I’m a fairly radical feminist, and I gave my daughter her father’s LN for a few reasons (we are not married so it was presumed she’d have mine):
His is far easier to spell and pronounce.
He has a large family who shares his last name, only my brother shares mine and he plans on taking his future wife’s or switching to our mom’s maiden name.
I have little to no connection to my LN, and will change it if I ever get married based on the fact I have no other family with mine.
My daughter is biracial, and I figured her dad would have a harder time traveling with her or picking her up from school, etc. If they didn’t share a LN, especially if my daughter “looked white”.
I think if I had a strong connection to my LN, felt inclined to keep it forever, etc, I probably would have hyphenated, or more likely put one in the middle/second middle spot. Tbh, I don’t think giving a kid their mother’s last name is making any kind of great stand in feminism.

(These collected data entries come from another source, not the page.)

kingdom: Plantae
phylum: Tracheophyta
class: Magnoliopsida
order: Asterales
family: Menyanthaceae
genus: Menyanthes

I mean it depends on how you feel about the last names…
My dad has a very common last name (where we live) and when he and my mom got married my mom decided to keep her more unusual last name. My mother is a feminist (as am I), but I got my dad’s last name based on the fact that they thought it sounded better with the first name they picked out.
There’s really no real answer to this question, just do whatever feels the most right. You’re not a bad feminist for not passing on your last name, remember, feminism is about letting women make choices
I also consider myself a feminist, but I think it’s about having the choice, not necessarily about going against tradition. If you choose to give your baby their father’s name, that is fine, because it was an informed choice - you’re not being a bad feminist.
If you really can’t decide, why not flip a coin and leave it to fate? That’s what I did when I got married, because I couldn’t choose between taking his name and keeping mine, and it made it a lot easier.
I really like my surname so I will use mine regardless (I don’t want to get married either), but I would use both names if they sound fine together. My surname also doesn’t work well with other surnames because it’s an actual everyday word.
I would use both names in this situation. Like someone said, toss a coin to see which goes first or have them so that it flows the best.